Tomorrow's the BIG DAY! Everyone rest up ( have to sleep soon so I can be in church by 6.30am) and get ready for a long and tiring day. For Thailand, for Rangers, for God!

On Friday for cell George was the guest speaker and he did a (rather sketchy) survey based on our 5 Love Languages. I got an abnormally high score on my primary language, which turned out to be Acts of Service followed by my secondary (rather high too) Quality Time. Which is kind of unexpected and strange like. Because George explained that if your Love Language is eg. X, you'd be more inclined to show others you care by doing X, because to you that is the best way of showing your love for them. And I rationalized it a little and I find that it may be true.
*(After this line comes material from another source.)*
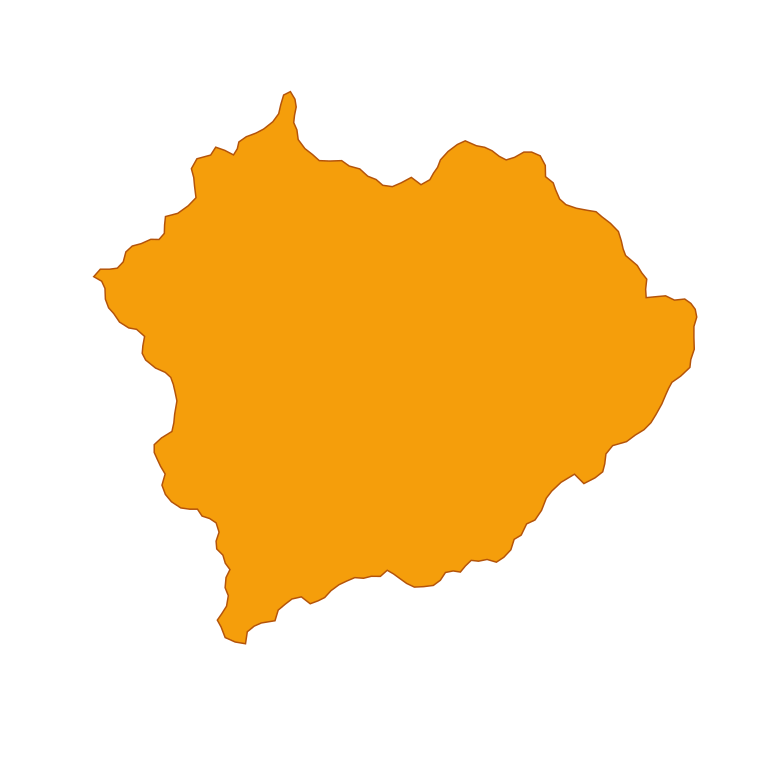 outline of Senhora do Porto, Minas Gerais, Brazil, rotated 278°
{"feature_id": "56859067B27680733127360", "entity_name": "Senhora do Porto", "entity_type": "district", "adm_level": 2, "iso_a3": "BRA", "parent_name": "Brazil", "parent_adm1": "Minas Gerais", "projection": "albers", "projection_center": [-43.08, -18.914], "detail": "fine", "context": "isolated", "style": "filled", "palette": "amber", "viewbox_px": 768, "rotation_deg": 278, "n_neighbors": 0, "source": "geoboundaries", "source_scale": "gbopen_adm2", "svg_char_len": 2769}
<svg xmlns="http://www.w3.org/2000/svg" viewBox="0 0 768 768"><g transform="rotate(278 384 384)"><path d="M402.9,661.9L412.6,664.5L419.5,666.5L425.8,668.9L433.1,676.7L443.0,684.6L450.9,684.4L461.6,686.4L473.3,684.4L484.1,682.9L493.8,684.4L501.3,681.8L506.5,676.7L510.0,670.0L507.5,660.0L510.5,650.6L508.6,642.4L506.0,631.6L514.2,629.9L524.4,629.6L530.0,623.7L536.6,618.3L541.1,611.3L544.8,605.4L551.0,602.0L558.7,599.1L567.6,594.9L574.6,585.9L579.8,576.7L584.1,570.0L584.3,561.1L584.8,550.1L586.9,539.2L591.6,532.2L600.4,526.8L606.7,523.6L611.8,515.1L622.9,513.3L631.7,506.9L634.2,498.0L633.1,490.2L626.6,481.7L622.9,473.8L625.5,466.4L630.0,458.6L632.4,450.8L632.8,442.3L636.1,430.6L631.4,423.3L623.2,415.1L613.8,408.7L606.0,406.9L599.7,403.7L592.7,401.0L586.5,392.9L592.4,382.3L585.6,373.0L580.6,364.8L580.6,355.1L585.4,347.7L587.5,339.0L593.6,330.1L595.0,319.2L599.3,311.0L597.2,299.0L596.2,288.8L601.2,281.4L606.1,272.9L614.1,265.0L623.5,262.4L630.3,258.2L637.7,258.0L646.1,258.5L653.6,256.2L660.5,250.6L656.2,244.4L646.2,242.9L637.0,242.1L628.2,237.4L619.7,229.3L614.6,222.2L609.7,213.2L603.5,206.6L596.5,206.0L589.9,203.1L593.2,193.8L595.1,184.4L586.6,180.5L581.0,167.4L570.4,163.3L561.9,166.9L553.8,168.8L542.3,171.9L533.2,165.3L524.3,156.0L519.4,144.3L510.9,144.6L502.6,145.5L495.8,141.1L494.8,132.9L489.2,124.0L485.6,115.5L478.9,110.0L468.7,108.8L461.6,103.8L459.5,96.3L458.2,87.1L449.9,81.6L446.5,90.1L439.8,94.4L429.2,96.3L421.1,100.7L416.2,106.5L408.5,113.5L404.0,123.4L403.7,131.4L397.8,140.3L388.2,139.9L380.7,140.3L374.6,144.6L368.0,155.5L365.1,165.7L360.9,171.9L354.3,175.4L347.3,178.1L338.4,181.3L324.9,180.9L316.4,181.3L307.5,180.6L299.7,171.2L292.0,164.9L284.2,166.0L278.3,169.7L271.4,174.2L264.4,179.8L252.9,178.2L244.2,182.9L237.8,189.9L233.0,200.0L233.0,209.0L234.1,216.7L227.9,222.2L226.5,230.1L223.1,237.1L214.3,241.3L205.0,239.6L197.4,241.3L192.1,248.3L184.4,251.8L178.8,257.3L170.4,254.5L160.2,255.0L152.7,259.3L142.1,259.0L133.9,255.3L127.0,251.8L120.7,256.5L110.8,262.0L107.8,272.5L107.5,283.0L119.6,283.1L126.2,289.2L130.3,295.8L134.4,309.0L145.4,310.7L152.3,316.9L158.3,322.8L161.7,331.8L156.1,341.5L160.1,348.9L164.3,355.0L171.9,360.2L179.0,367.4L183.6,374.4L188.2,382.0L188.8,390.8L191.8,398.2L193.0,407.2L200.0,413.1L197.3,419.8L193.4,427.1L189.7,434.1L187.1,442.3L188.9,451.7L191.4,460.9L197.5,467.1L205.9,471.1L208.5,478.5L208.4,485.8L215.1,489.9L221.5,494.9L221.7,502.3L224.6,510.5L223.2,520.1L229.1,526.8L237.5,532.7L248.3,534.5L253.5,540.9L265.3,544.7L270.4,552.5L280.8,557.6L293.5,560.6L301.3,565.0L311.3,573.0L321.2,585.2L313.2,595.8L320.5,606.1L327.5,612.8L335.6,613.7L345.6,613.5L354.8,619.0L360.7,632.2L368.3,639.8L374.9,647.8L382.8,653.7L391.5,657.5L402.9,661.9Z" fill="#f59e0b" stroke="#b45309" stroke-width="1.5"/></g></svg>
Words of affirmation can easily be lies and gift giving entails you a certain debt to the giver. Physical touch is totally freaky and I have many issues about that (stay like damn far away from me). But time spent and doing things together/for each other is a very real, personal and tangible thing that is difficult to fake, because you spend your time, life and effort; things that are irreplaceable to you, in the lives of others. And you're literally sharing your life with them, and as a concept, thats awesome, really.

I don't know, could that be the reason why? I really am not so sure anymore.

Quote of the Post:
I am nothing. Filled with sorrow, Unable to say a word.